I told him (the tone of disappointment in my voice unmistakable) that I would stand in front of a train for him.

“That’s not what I said, Jozef. I’d never question your loyalty. I said you’re predictable. I wanted to see if I was right about what you’d do, and I was. I knew that if I sent you on ahead, you’d move fast, and reach the cabin, and that you’d turn right around and come back to me. I was betting the distance of the forest trail and one apple. And there you were, just as I expected. Now, if you want to learn how to shoot, and how to be a good hunter, you’ve got to learn to predict, but, more importantly, in yourself, how to be unpredictable.”

That summer, he sent me out to hide and watch him herd. I had to make notes of how he worked, where he stood, details of the terrain around him, without him finding me. It was a game we were to play, and we played it month after month. If he saw me—a glint from a buckle, a stone I’d kicked loose—he’d drive the sheep in my direction, which meant I had to get up and move, and the more I moved, the less I could observe of him. At dusk, when we met back at the camp or built a fire and slept out, we compared notes. I could fire the Krag only when I had more information about him than he had about me.

It was August before I could scratch more than two details to my father’s five, and in that time I came to understand what he meant. Which way was the wind blowing? Where was the sun? What was my target? How big or how far away? Was it moving or stationary? Distracted or attentive? At work or rest? Could it see, hear, or smell me? Could I have slipped away from where I hid as easily as if I’d stayed, unknown, unnoticed, and unafraid?

I learned how to move when he moved, remain when he remained, anticipate a turn because I saw the lip of rock before he and the flock did, or knew exactly which gill they would follow because its course was the path of least resistance. My father was loath to waste a shot, so practice was always some form of a hunting party, which meant that we ate well in the mountains, and that fall I killed my first deer.
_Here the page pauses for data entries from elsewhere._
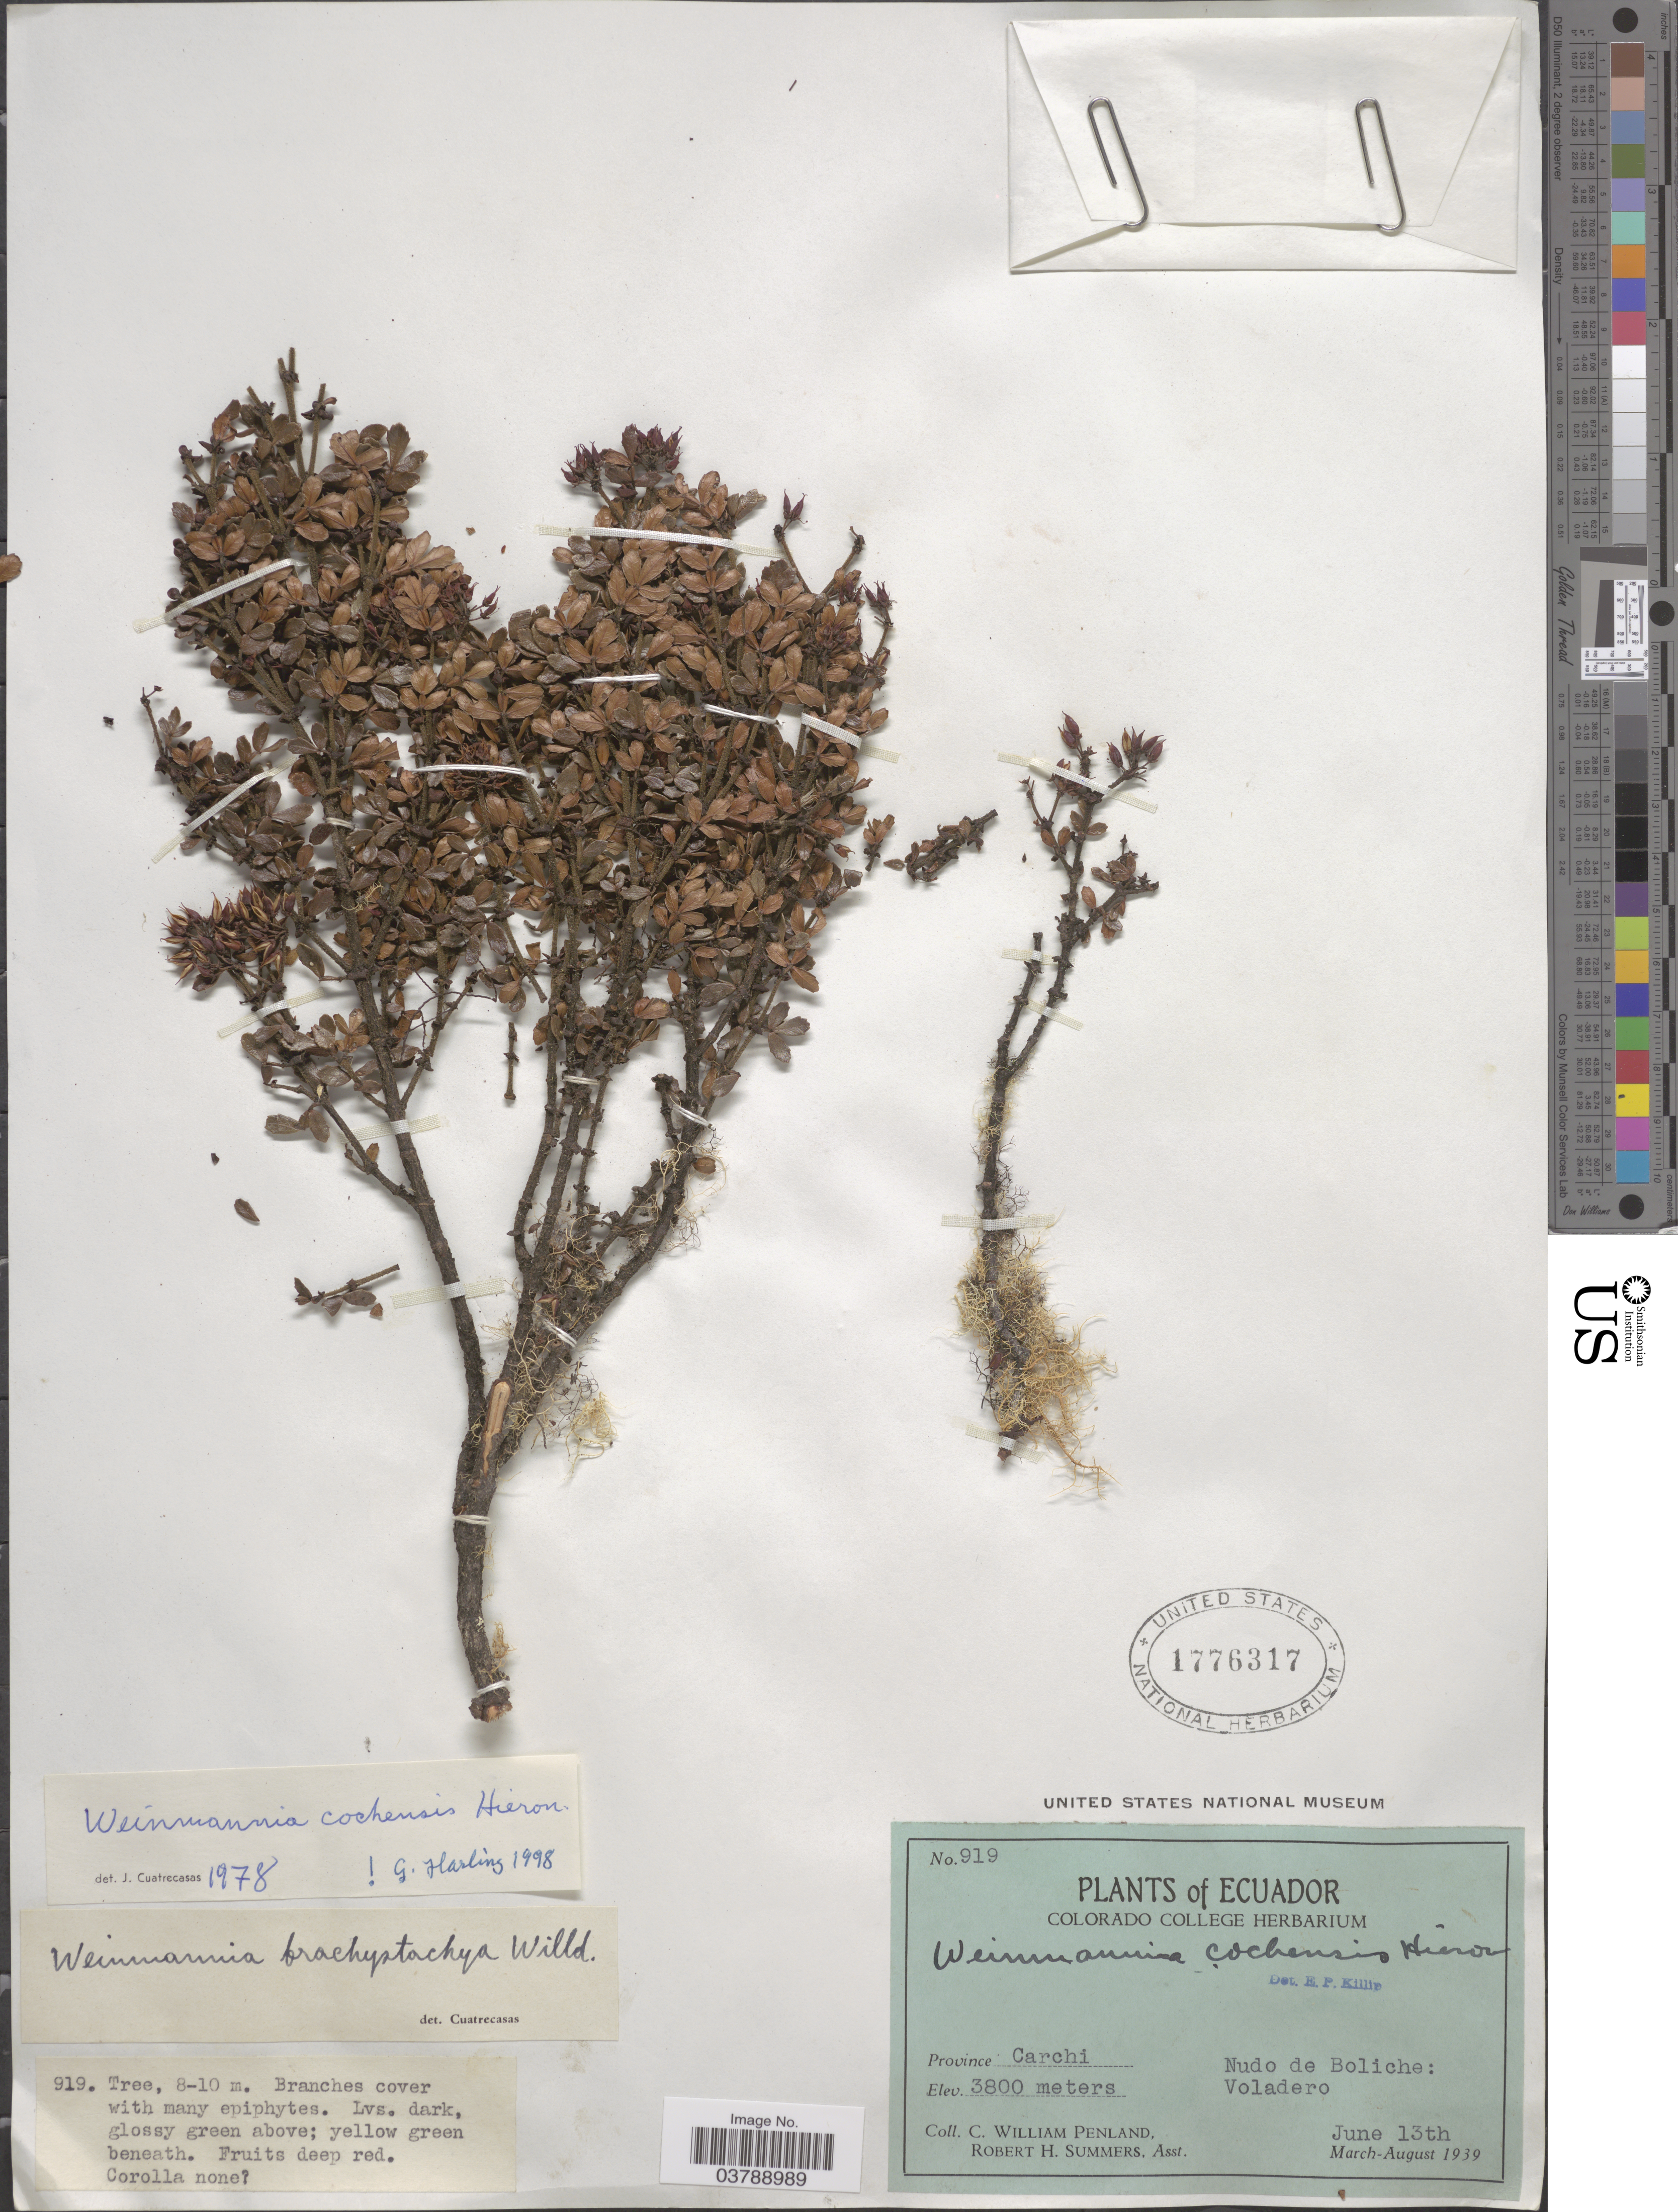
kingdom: Plantae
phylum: Tracheophyta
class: Magnoliopsida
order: Oxalidales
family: Cunoniaceae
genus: Weinmannia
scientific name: Weinmannia cochensis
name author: Hieron.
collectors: C. W. Penland & R. Summers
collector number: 919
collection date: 1939-06-13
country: Ecuador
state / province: Carchi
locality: Nudo de Boliche: Voladero.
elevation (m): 3800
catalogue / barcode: US 1776317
I did everything right—found my position upwind of him, watched him emerge from the cover of wood into a wild and fragrant crab-apple grove, and made sure my shot was clear. Prone behind a fallen tree that served as a good barrel rest and gave me a slight height advantage, I snuggled my cheek into the weld of the stock, reckoned that he was little less than a hundred yards away, filled the fore sight blade with the front of his body, took a deep breath, let out half, held, aimed just behind the shoulder of the foreleg where the heart is, and pulled the trigger.
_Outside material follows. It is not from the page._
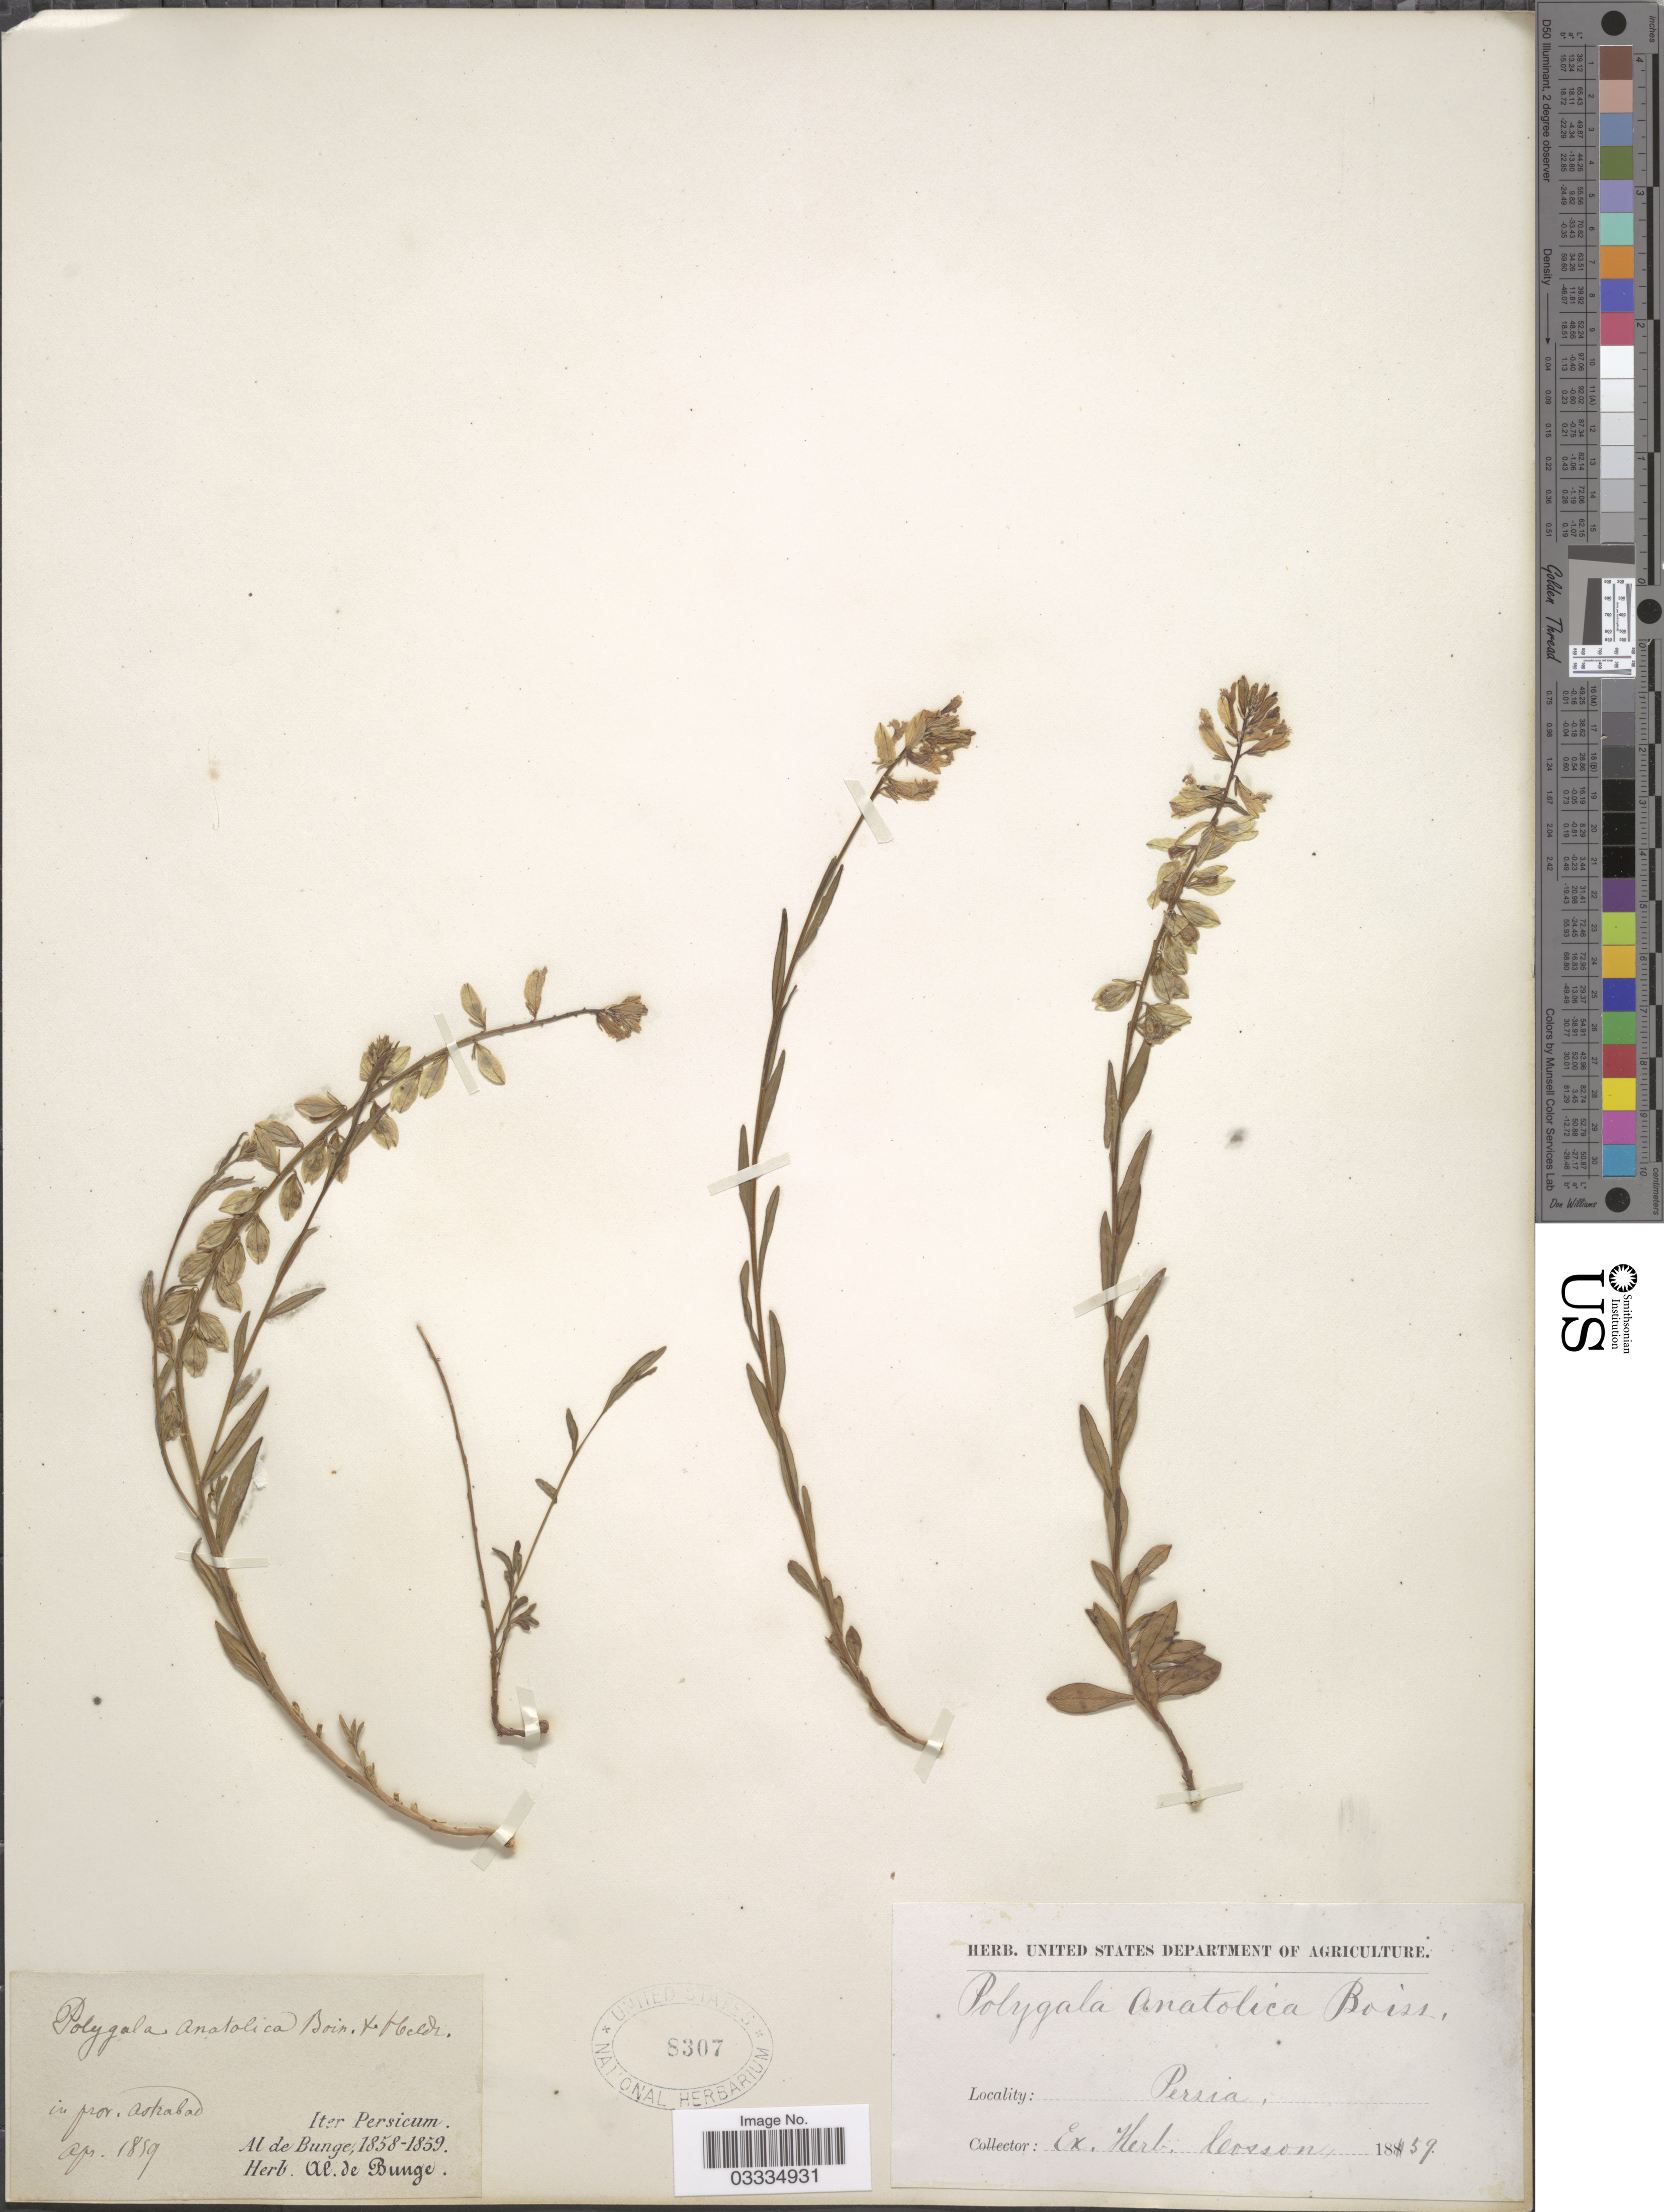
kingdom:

LATE IN THE AUTUMN OF THAT YEAR, A WOMAN CAME TO THE door of our house in Pastvina. She was dressed in a coat two sizes too big and wrapped in a shawl on top of that, and she was weeping, looking as though all that she’d ever had was lost but for these few articles of ill-fitting clothing. She knew my father’s name, and he embraced her in return. A boy stood behind her, his stature and expression the exact opposite of this woman who led him. He was tall, gangly almost, the coat he wore too small and thin for the first snow and wind, although his face gave away nothing of whether he felt cold or comfort. I stared at him and he stared back, his eyes a deep beryl blue, his hair (when he removed his hat) as fine and blond as mine.